In such circumstances the petitioner should not be denied relief because of a formal inaccuracy in the designation of the petition. We construe the position of the petitioner in the instant case to be that of an employee who, proceeding under art. Ill, §2, of the act, is seeking relief upon a claim for partial incapacity, as to which the employer and employee have failed to reach an agreement and which is not otherwise concluded. For a similar case, see Lopes v. B. B. & R. Knight, Inc., 50 R. I. 16.
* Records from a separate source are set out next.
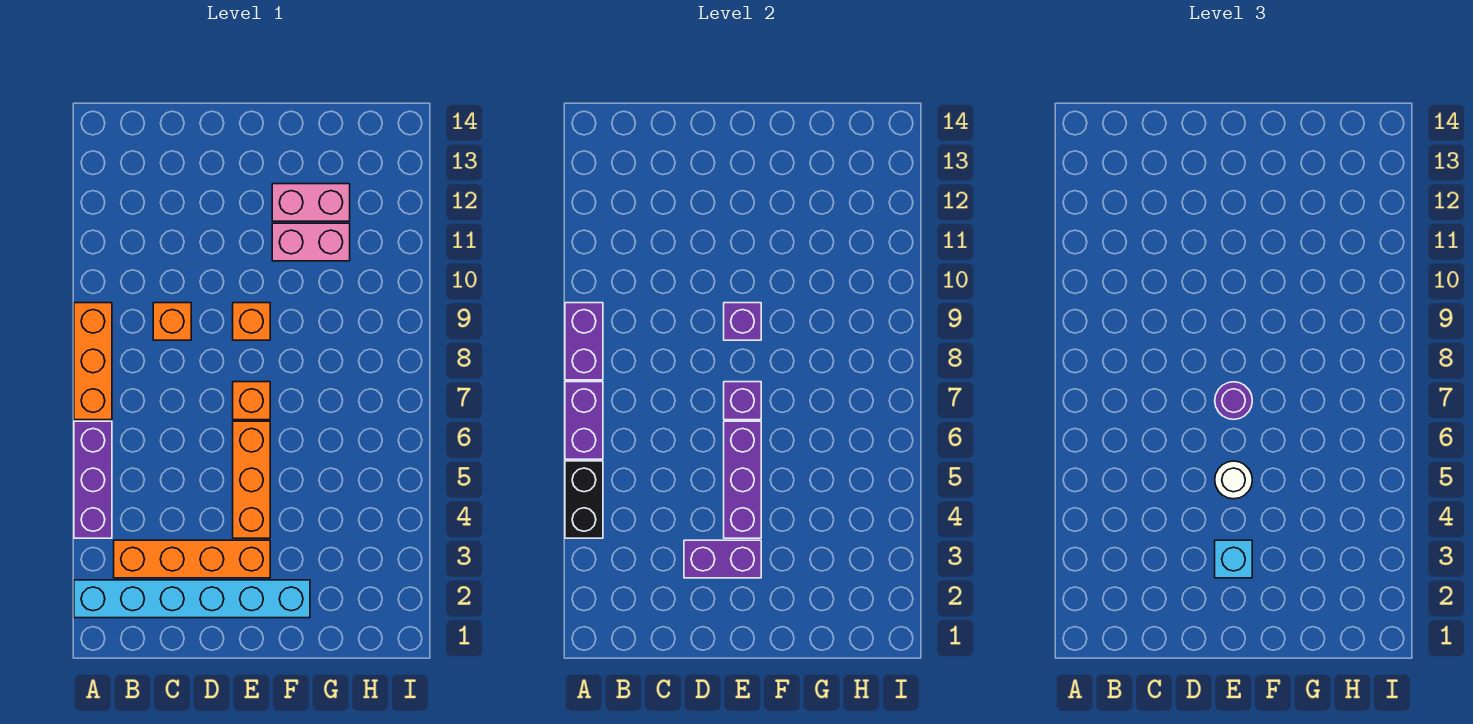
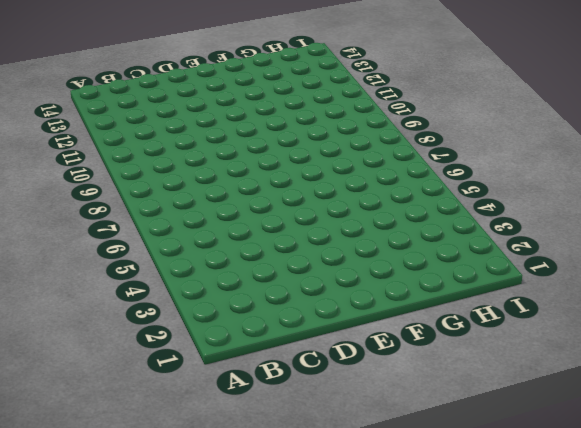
none -> cyan brick A2:F2 level 1
none -> purple brick A4:A6 level 1
none -> orange brick A7:A9 level 1

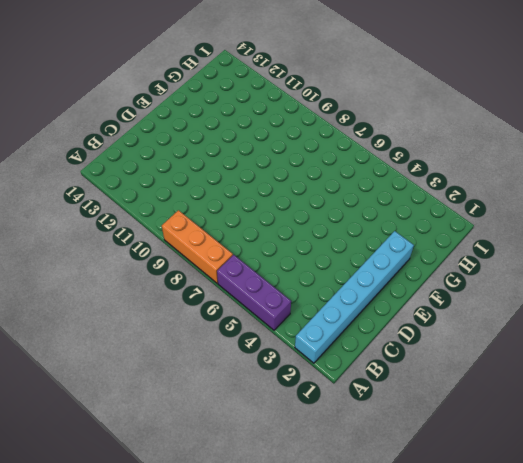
none -> orange brick B3:E3 level 1
none -> orange brick C9 level 1
none -> orange brick E4:E6 level 1

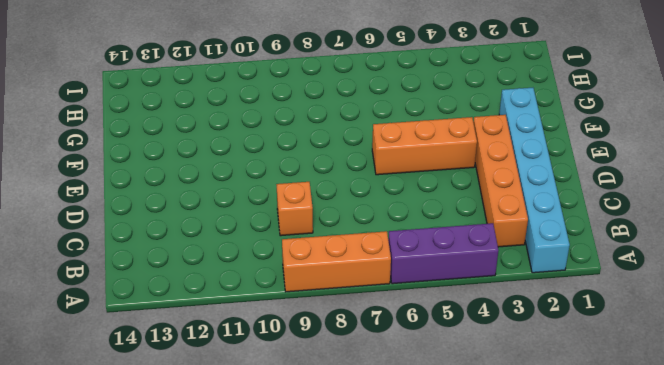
none -> orange brick E7 level 1
none -> orange brick E9 level 1
none -> pink brick F11:G11 level 1

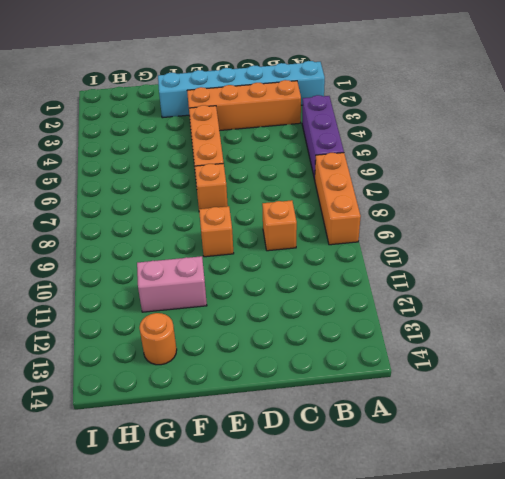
orange round brick G13 level 1 -> none
none -> pink brick F12:G12 level 1
none -> black brick A4:A5 level 2
none -> purple brick A6:A7 level 2

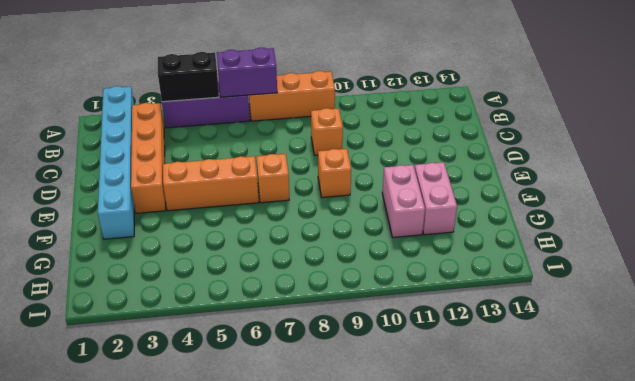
none -> purple brick A8:A9 level 2
none -> purple brick D3:E3 level 2
none -> purple brick E4:E6 level 2

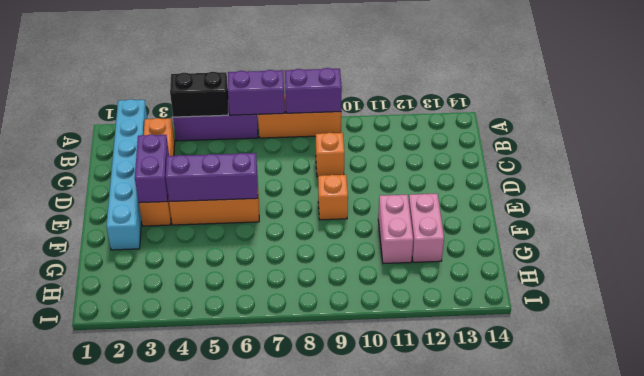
none -> orange brick E7 level 1
none -> purple brick E7 level 2
none -> purple brick E9 level 2

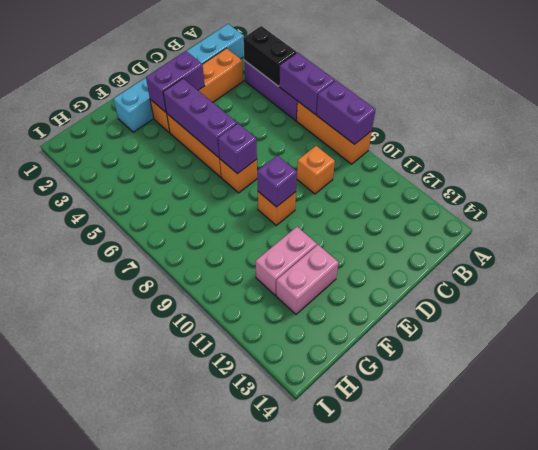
none -> cyan brick E3 level 3
none -> white round brick E5 level 3
none -> purple round brick E7 level 3

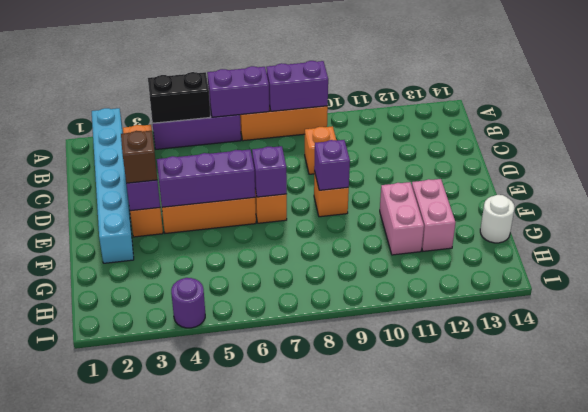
brown brick E3 level 3 -> cyan brick E3 level 3
white round brick G14 level 1 -> white round brick E5 level 3
purple round brick I4 level 1 -> purple round brick E7 level 3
We do not agree, however, with the petitioner's contention that on the evidence before him the trial justice was required to find that petitioner's present condition was causally connected with his accident and consequent injury. His testimony as to his impaired physical condition, even though uncontradicted, was so vague and indefinite with reference to the cause of that condition as to be open to different reasonable inferences. That testimony in no way relates such condition to a physical impairment at the site or in the region of the accidental injury of July 20, 1944. In this situation and in the absence of any medical evidence on the point, the trial justice found as a fact that petitioner's present physical condition was not due to that injury. Since there was legal evidence to support such finding and no question of fraud is raised, we are precluded by the act from disturbing it.
The petitioner's appeal is denied and dismissed, the decree appealed from is affirmed, and the cause is remanded to the superior court for further proceedings.
Aram A. Arabian, for petitioner.
Boss & Conlan, Francis W. Conlan, for respondent.